I find this situation incredibly fascinating and somewhat ironic. I remember the time when Lasseter/Catmull put their foot down and stated forcefully: "NO more fairy tale princess-y movies after Tangled."
...then Frozen made 300 million, and challenged the king himself (King Simba, that is.)
I really wonder if the studio is going to shuffle projects around and/or greenlight more fairy tale movies. There was a brief news blurb about Moana late last year, but nothing since then.
The next Disney feature is Big Hero 6, the Ron and John feature is several years away.
And Jeremy D. is right. Frozen was reactivated after the returns for Tangled came in.
As for "No fairy tales?" I recall the same dictate from Michael Eisner and Jeffrey Katzenberg when they came over the hill from Paramount. The new rule didn't last long. They okayed development on The Little Mermaid shortly after greenlight Oliver and Company.
Nothing is Hollywood is ever carved in marble. Everything is scooped out of soft beach sand.
' "NO more fairy tale princess-y movies after Tangled."'
You "quote" them as though it's what they said.
Except Lasseter and Catmull NEVER said that.
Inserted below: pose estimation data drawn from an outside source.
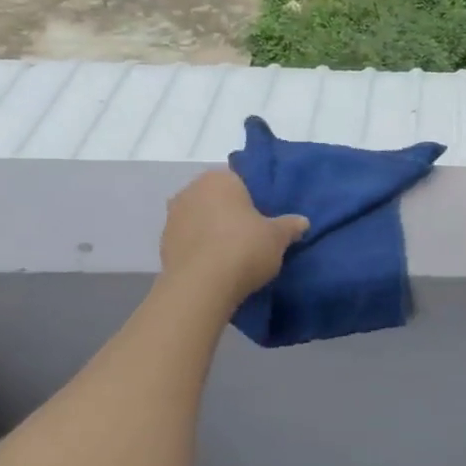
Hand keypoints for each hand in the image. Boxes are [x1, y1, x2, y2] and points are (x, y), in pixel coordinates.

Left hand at [159, 169, 307, 303]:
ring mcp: (172, 217)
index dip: (254, 198)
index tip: (264, 217)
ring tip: (233, 253)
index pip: (240, 180)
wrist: (201, 287)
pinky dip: (201, 248)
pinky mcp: (163, 244)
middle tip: (252, 234)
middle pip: (217, 198)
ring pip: (200, 219)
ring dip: (213, 231)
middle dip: (231, 213)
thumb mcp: (278, 237)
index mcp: (219, 179)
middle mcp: (191, 190)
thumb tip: (302, 222)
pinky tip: (216, 266)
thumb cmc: (244, 248)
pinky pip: (189, 240)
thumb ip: (290, 226)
Facts are just that, and you can't make them up. Please stop spreading lies. Studio management wanted the fairy tales dead, and Catmull and Lasseter fought for both Snow Queen and Jack and the Beanstalk--both on the docket. What they SAID was, at the time--several years agao--that there weren't any fairy tale features in active development. There weren't after Tangled did only fair business (net) at the box office. Tangled's a much better film than Frozen, though. But Frozen cost less, and has made gobs more.
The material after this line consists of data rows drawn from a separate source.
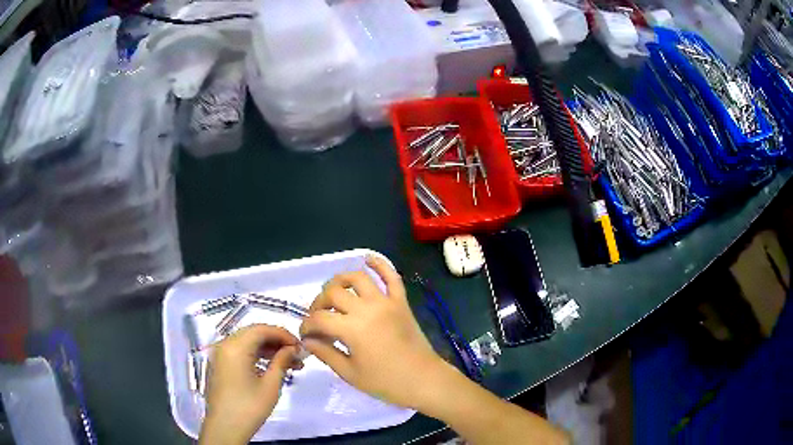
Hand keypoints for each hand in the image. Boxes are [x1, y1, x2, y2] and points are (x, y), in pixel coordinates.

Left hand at [199, 324, 302, 444]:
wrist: (225, 427)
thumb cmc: (249, 407)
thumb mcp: (270, 386)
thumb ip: (281, 362)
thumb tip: (293, 349)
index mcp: (235, 347)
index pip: (262, 329)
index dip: (283, 334)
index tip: (301, 346)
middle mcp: (224, 344)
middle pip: (253, 333)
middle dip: (277, 342)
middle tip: (297, 355)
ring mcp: (220, 354)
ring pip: (247, 343)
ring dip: (268, 349)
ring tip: (290, 363)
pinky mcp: (219, 365)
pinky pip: (239, 352)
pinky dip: (256, 356)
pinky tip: (271, 367)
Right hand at [299, 256, 449, 410]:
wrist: (424, 380)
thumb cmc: (386, 382)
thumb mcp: (350, 373)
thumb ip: (326, 353)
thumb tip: (307, 341)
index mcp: (352, 329)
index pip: (319, 319)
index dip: (307, 326)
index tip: (306, 335)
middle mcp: (367, 309)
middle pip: (333, 293)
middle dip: (318, 304)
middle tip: (318, 318)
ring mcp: (386, 302)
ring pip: (358, 278)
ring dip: (340, 281)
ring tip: (334, 292)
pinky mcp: (401, 302)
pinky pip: (392, 276)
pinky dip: (380, 264)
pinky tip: (368, 258)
At least they stopped making hand drawn animation and refocused their efforts instead on just making great movies. It's longer lasting and more important, anyway.
Tangled actually did excellent business. ($591,794,936 -- per Box Office Mojo -- would be "excellent" in anybody's universe.)
It's Princess and the Frog that put up number which scared management off of "Princess" tales. And Grant is right, it wasn't Lasseter or Catmull who shelved an early incarnation of Frozen, but the main lot. (Rich Ross was running the studio at the time.)